The particular statutes here attacked, however, are said to invade the reserved power of the states, as forbidden by the Tenth Amendment, because their true purpose is claimed to be the regulation of purely intrastate activities. This, it is asserted, is made manifest by the requirement of 26 U.S.C. § 3291 that the wager receiver register certain information about himself and his business. But this argument lacks merit. For the same general kind of information was required to be furnished under the other taxing statutes referred to.[5] And such statutes have been upheld.[6] The information which § 3291 requires to be registered cannot be said to be unnecessary or improper or indeed non-essential to effective tax collection.

The decision of Judge Welsh of the Eastern District of Pennsylvania[7] is cited by defendant in support of his motion. Judge Welsh appears to rely primarily upon the reasoning of U. S. v. Constantine, 1935, 296 U.S. 287, 56 S. Ct. 223, 80 L. Ed. 233, in support of his conclusion that the "wagering" statutes are unconstitutional as an invasion of state police power, because "the exaction is in no proper sense a tax but a penalty imposed in addition to any the state may decree for the violation of a state law." But, as pointed out the next year, 1936, by the Supreme Court in Sonzinsky v. U. S., supra, 300 U.S. at page 513, 57 S.Ct. at page 555, 81 L. Ed. 772, the subject of the tax in Constantine was "described or treated as criminal by the taxing statute." The tax there was upon liquor dealers who carried on a business contrary to state or local law.

The wagering statutes here apply to all engaged in receiving wagers, whether such activity is forbidden by state or local law or not. Only wagering pools conducted by pari-mutuel enterprises licensed under state law and coin-operated devices subject to occupational taxes otherwise imposed, are exempt. 26 U.S.C. § 3285(e).

In my opinion, the Congress had the power to enact these statutes. That is the limit of the judicial inquiry.

Motion to dismiss denied.

NOTES

[1] "The powers not delegated to the United States by the Constitution, nor prohibited by it to the States, are reserved to the States respectively, or to the people." Const.Amend. X.

[2] (1) The Harrison Narcotic Act of 1914, 38 Stat. 785, was attacked upon this ground, but its constitutionality is no longer in question. U. S. v. Doremus, 249 U.S. 86, 39 S. Ct. 214, 63 L. Ed. 493; see many cases cited under Notes of Decision, 26 U.S.C.A. § 3220.

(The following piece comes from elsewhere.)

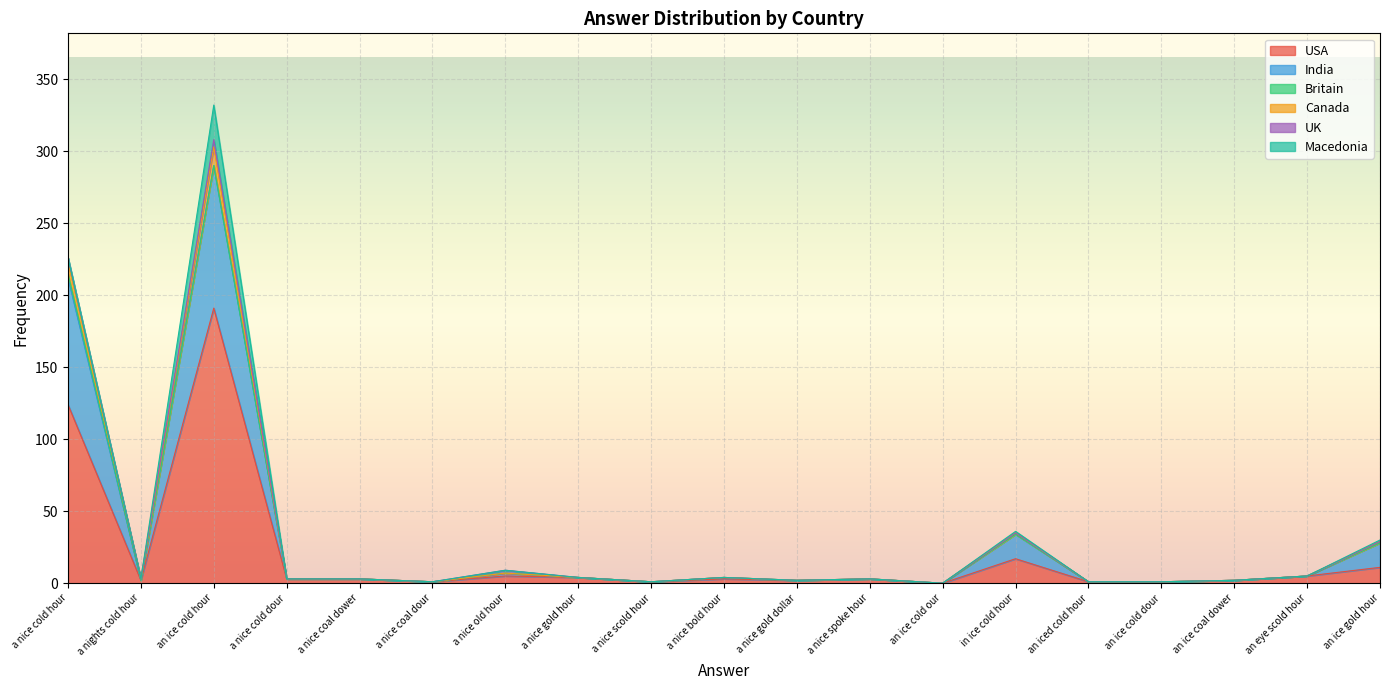

Which series changed the most between a nice scold hour and an ice cold dour?

USA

(2) The Oleomargarine Tax 24 Stat. 209. See Decisions cited under Notes of Decision, 26 U.S.C.A. § 3200.

(3) The Firearms Tax 48 Stat. 1236. Sonzinsky v. U. S., 300 U.S. 506, 57 S. Ct. 554, 81 L. Ed. 772, and cases cited under Notes of Decision, 26 U.S.C.A. § 3260.

[3] The investigations of the Senate Special Committee to Investigate Organized Crime in Interstate Commerce (so-called Kefauver Committee) were too vividly reported via radio and television to be soon forgotten. Congress adopted the wagering statutes Oct. 20, 1951.

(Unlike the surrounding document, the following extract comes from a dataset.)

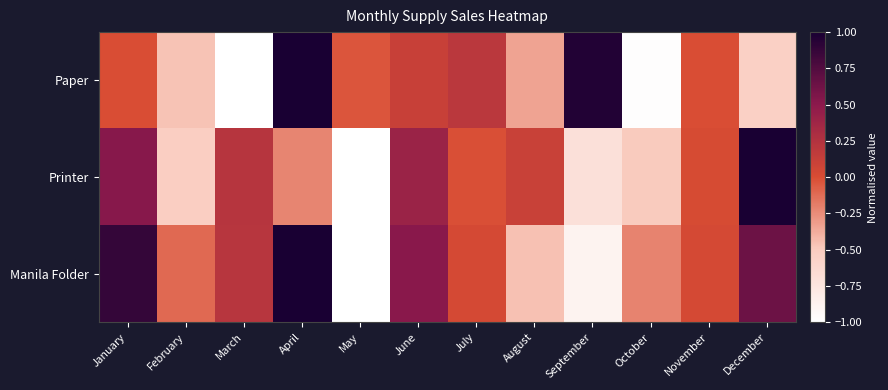

Reading left to right, what are all the values shown in this chart?

Paper: January=-0.0	February=-0.5	March=-1.0	April=1.0	May=-0.0	June=0.1	July=0.2	August=-0.3	September=1.0	October=-1.0	November=-0.0	December=-0.5
Printer: January=0.5	February=-0.5	March=0.2	April=-0.2	May=-1.0	June=0.4	July=-0.0	August=0.1	September=-0.7	October=-0.5	November=0.0	December=1.0
Manila Folder: January=0.9	February=-0.1	March=0.2	April=1.0	May=-1.0	June=0.5	July=0.0	August=-0.5	September=-0.9	October=-0.2	November=0.0	December=0.6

[4] U. S. v. Doremus, supra; McCray v. U. S., 195 U.S. 27, 24 S. Ct. 769, 49 L. Ed. 78; Nigro v. U. S., 276 U.S. 332, 48 S. Ct. 388, 72 L. Ed. 600; Hampton & Co. v. U. S., 276 U.S. 394, 48 S. Ct. 348, 72 L. Ed. 624; Veazie Bank v. Fenno, 8 Wall. 533, 19 L. Ed. 482; Alston v. U. S., 274 U.S. 289, 47 S. Ct. 634, 71 L. Ed. 1052; Sonzinsky v. U. S., supra.

[5] See note 2.

[6] See note 2.

[7] U. S. v. Kahriger, D.C., 105 F. Supp. 322.